Only U.S. citizens can enter the election for California governor. You must also be a registered California voter by the time you receive your nomination paperwork. If you've been convicted of a felony involving giving a bribe, receiving a bribe, embezzling public money, perjury or a conspiracy to commit any of those crimes, you're disqualified from running.
Because you have to be a voter to run, you'll have to meet California voter requirements too. These include being:
- A California resident.
- At least 18 years old.
- Not currently serving prison time for a felony.
- Not mentally incompetent to vote.
Laying the Groundwork
Once you decide to run, the first step is to file Form 501, the Candidate Intention Statement, with the California Secretary of State. You must do this before you start soliciting funds or spend a penny – even a penny of your own money – on the race.
The next step is to open a campaign contribution account in a California bank. Even if you're wealthy enough to pay for your own expenses, you must put your money into this account before you spend it. If you set up a committee to manage campaign finances, you must submit a statement of organization to the Secretary of State as soon as the committee takes in $1,000 in a single year.
All the forms you need to file should be available at your county elections office.

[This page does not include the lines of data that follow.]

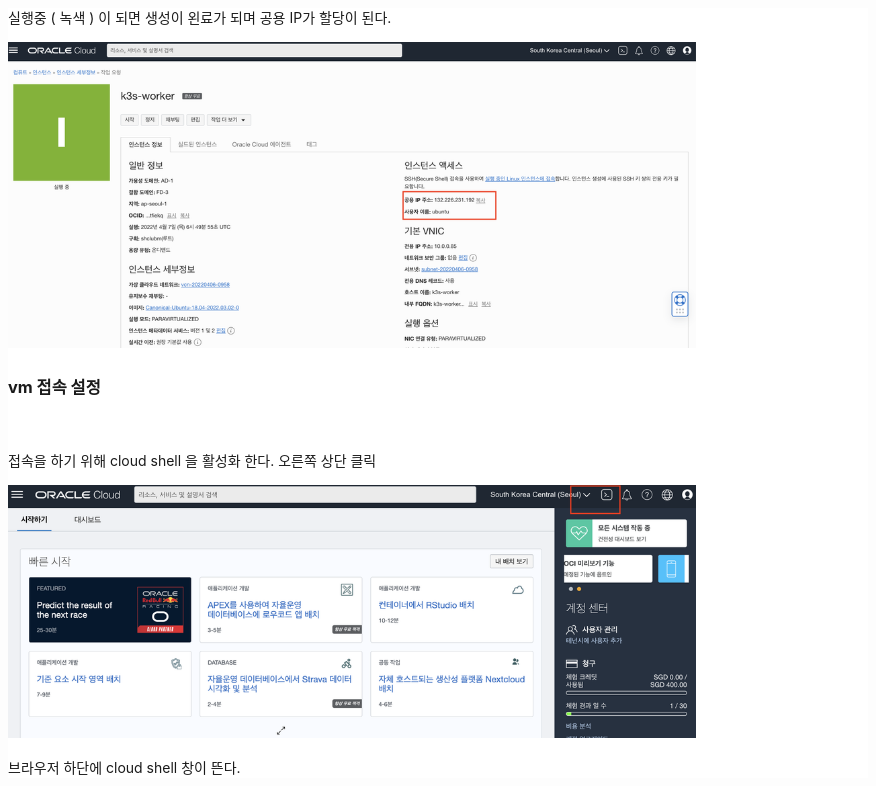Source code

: 실행중 ( 녹색 ) 이 되면 생성이 왼료가 되며 공용 IP가 할당이 된다.     

<img src="./assets/oracle_cloud_vm7.png" style="width: 80%; height: auto;"/>   

<br/>

### vm 접속 설정  

<br/>


접속을 하기 위해 cloud shell 을 활성화 한다. 오른쪽 상단 클릭  

<img src="./assets/oracle_cloud_shell_activate.png" style="width: 80%; height: auto;"/>   


브라우저 하단에 cloud shell 창이 뜬다.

The filing fee you pay to run is one expense you can pay before setting up the account. The cost of filing for a political position is 2 percent of the first year's salary. At time of writing, that's $3,479.74 for governor; for lieutenant governor, it's $2,609.80. A cost-saving alternative is to drum up 10,000 voter signatures on petitions endorsing your candidacy. If you can't get the full 10,000, the state will prorate your fee for the signatures you do get. Collect 1,000 signatures, for instance, and you cut 10 percent off the fee.
The appeal of a write-in campaign is that you don't have to pay filing fees.
Still More Paperwork
To file your nomination forms with the state, you need 65 to 100 voter signatures. You also file a declaration of candidacy if your name goes on the ballot, or a statement of write-in candidacy if you're going that route.
If you're not a write-in candidate, you can ask for a ballot designation alongside your name on the ballot. This lets you describe yourself as "John Smith, small business owner" or "Jane Doe, conceptual artist." It's a quick and easy way to let voters who may never have heard of you know something about you.